Die blutigen Streiks von 2012 und anhaltenden Unruhen in den Minen Südafrikas drohen bittere Konsequenzen nach sich zu ziehen. Bis zu 14'000 Arbeiter sollen entlassen werden. Gewerkschaften protestieren. Der Preis für Platin schoss in die Höhe.

Der weltgrösste Platinförderer Anglo American Platinum (Amplats) will in Südafrika weniger Platin aus dem Boden holen und fast einen Viertel der Belegschaft auf die Strasse stellen. Konkret könnten stillgelegte Minen und andere Massnahmen 14'000 von 57'000 Arbeiter den Job kosten, informiert das Unternehmen in einer Mitteilung. Geplant seien aber auch Neueinstellungen von 14'000 Mitarbeitern in neuen Bereichen.

Das neue jährliche Platin-Förderziel wurde nach unten korrigiert – auf 2,1 bis 2,3 Millionen Unzen pro Jahr. Das würde eine Reduktion um 400'000 Unzen bedeuten. Der Preis für das Edelmetall schnellte auf dem südafrikanischen Rohstoffmarkt um mehr als zwei Prozent in die Höhe.
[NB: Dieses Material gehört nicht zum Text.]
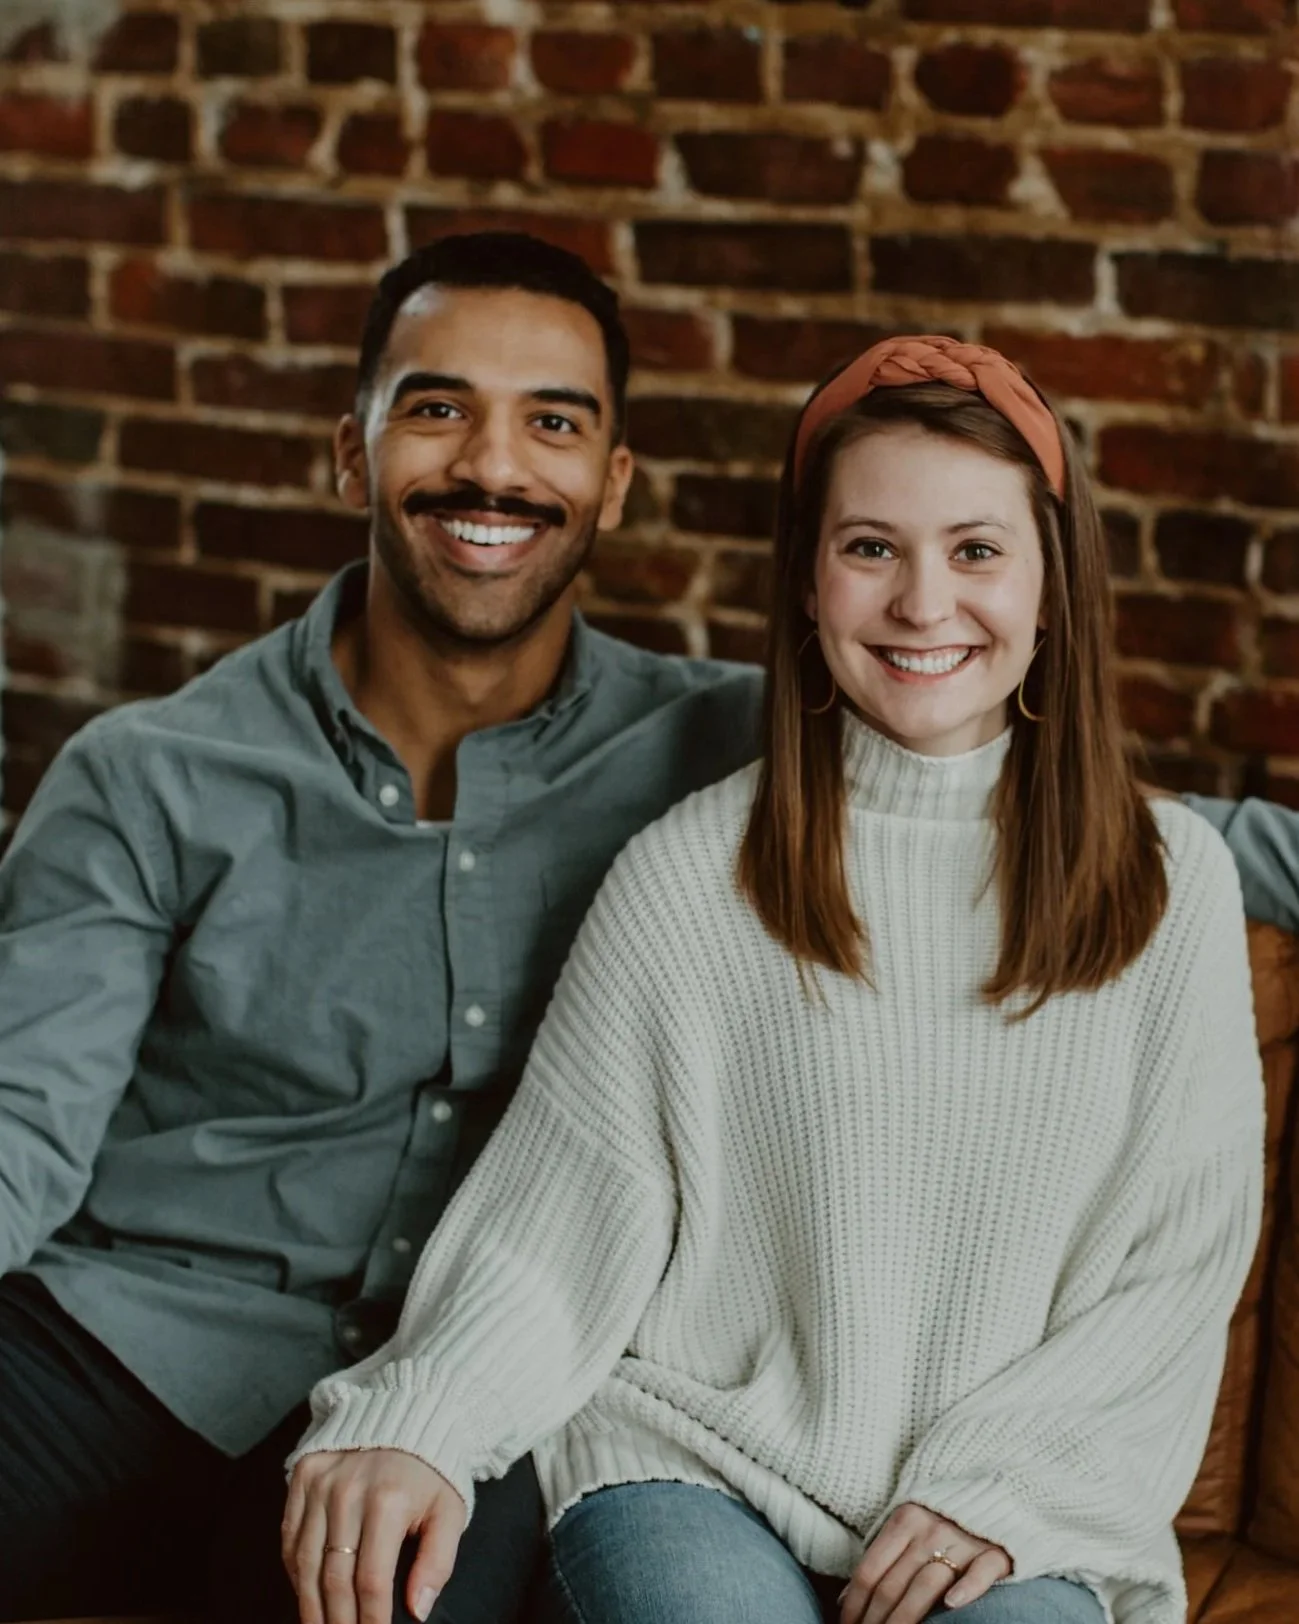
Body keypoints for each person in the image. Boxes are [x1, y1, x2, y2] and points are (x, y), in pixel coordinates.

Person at [283, 337, 1265, 1624]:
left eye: (975, 550)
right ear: (807, 583)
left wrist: (1004, 1485)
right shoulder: (691, 874)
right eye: (870, 548)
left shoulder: (1170, 881)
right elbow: (557, 1222)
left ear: (1052, 584)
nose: (923, 603)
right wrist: (415, 1419)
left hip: (1020, 1504)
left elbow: (1175, 1271)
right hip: (697, 1466)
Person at [0, 233, 763, 1624]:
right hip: (127, 1344)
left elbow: (1067, 815)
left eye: (552, 422)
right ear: (350, 455)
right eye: (435, 407)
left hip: (461, 1388)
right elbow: (18, 1119)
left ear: (611, 485)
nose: (491, 465)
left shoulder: (726, 750)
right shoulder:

Insgesamt will der Konzern die jährlichen Aufwendungen um umgerechnet rund 3,9 Milliarden Franken senken und Investitionen zurückfahren. 2011 war der Gewinn um 28 Prozent gefallen.

Totale auf eine Mine.

Bildlegende: Die Platin-Mine Rustenburg ist am stärksten betroffen. Reuters

Südafrikas Arbeitsministerin Mildred Oliphant forderte neue Verhandlungen zwischen den Tarifparteien. Die Nationale Minengewerkschaft reagierte empört: «Wir fordern von den Arbeitnehmern nun Einigkeit und Disziplin, um gemeinsam mit der Betriebsverkleinerung umzugehen.» Sollte Amplats seine Pläne umsetzen, wäre das auch ein Schlag für die Regierung im Land, die gegen die hohe Arbeitslosenquote von derzeit rund 25 Prozent ankämpft.

Die Gewerkschaften ihrerseits kündigten einen grossangelegten Streik an, sollte auch nur eine Grube stillgelegt werden.